Aurelio Galleppini, also known as Galep, the graphic designer of this character and illustrator, was born in Casal di Pari (Grosseto) on 28th August 1917, of Sardinian parents. After spending most of his youth in Sardinia, he abandoned his studies in the second year of the "Istituto industriale" in order to take up drawing and painting, which he cultivated as a self-taught art.
When he was 18 years old some of his drawings appeared in animated cartoons created on behalf of a German factory, which produced two-stroke projectors. Galleppini's first drawings published in a periodical date from 1936: they were illustrated fairy tales destined to "Mondo Fanciullo". From 1937 till 1939 he contributed to "Modellina" with his first illustrated tales - "In terra straniera", "La prova dei coccodrilli", "All'ombra del tricolore", "Le avventure di Pulcino" (the latter a large colour album with a comic slant). He also designed some Covers for "Il Mattino Illustrato" and contributed the artwork for "Il segreto del motore" by Andrea Lavezzolo. During the same years he provided the artwork for two long comic-strip stories published by Mondadori, with scripts by Federico Pedrocchi: "Pino il mozzo" and "Le perle del mar d'Oman". In 1940, Galleppini moved to Florence where he started working with the publishing house Nerbini. Several comic strip stories came out in "L'Avventuroso", for some of which Galleppini also composed the scripts. However, the censorship and other absurd orders issued by the regime, which made a travesty of the content and form of comic-strip stories, prompted Galleppini to temporarily cease all activity in this field. During the immediate post-war period he devoted himself to painting (with noteworthy success), designing posters and teaching the art of drawing.

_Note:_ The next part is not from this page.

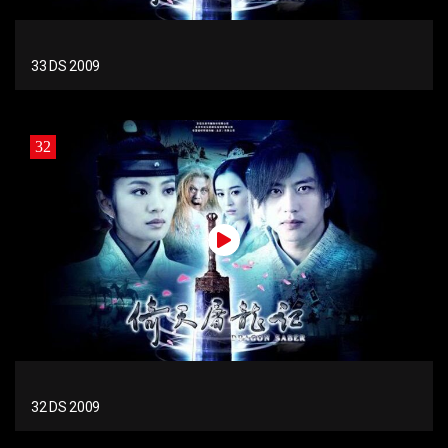
33 DS 2009
32
32 DS 2009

In 1947 he resumed his activity as an illustrator with a series of albums for "L'Intrepido", including: "Il clan dei vendicatori", "Il corsaro gentiluomo", "Il giustiziere invisibile", "La perla azzurra". Moreover, he illustrated books such as "I tre moschettieri", "La maschera di ferro", "Le mille e una notte", "Il barone di Münchhausen" and "Pinocchio" (the latter as a comic-strip). At the end of 1947, Galleppini established contact with the director of the "L'Audace" press, suggesting a resumption of his activity at L'Audace. He thus began to illustrate the fortnightly magazine "Occhio Cupo" and the weekly issue "Tex", the scripts for which were written by Giovanni Luigi Bonelli. Tex marked a turning point in the artistic activity of Aurelio Galleppini, who thereafter devoted himself body and soul to this publication, except for brief and exceptional pauses such as the tale "L'Uomo del Texas", which was created in 1977 with a script by Guido Nolitta for the series "Un Uomo, un'Avventura". Galep created all the artwork for the Tex stories single-handedly for a good many years, until the enormous expansion of the publication called for the assistance of other illustrators. However, he designed all the Covers of the series right up to issue number 400. A devotion (indeed, virtually a symbiosis) broken off only when Galep passed away in Chiavari (Genoa) on 10th March 1994.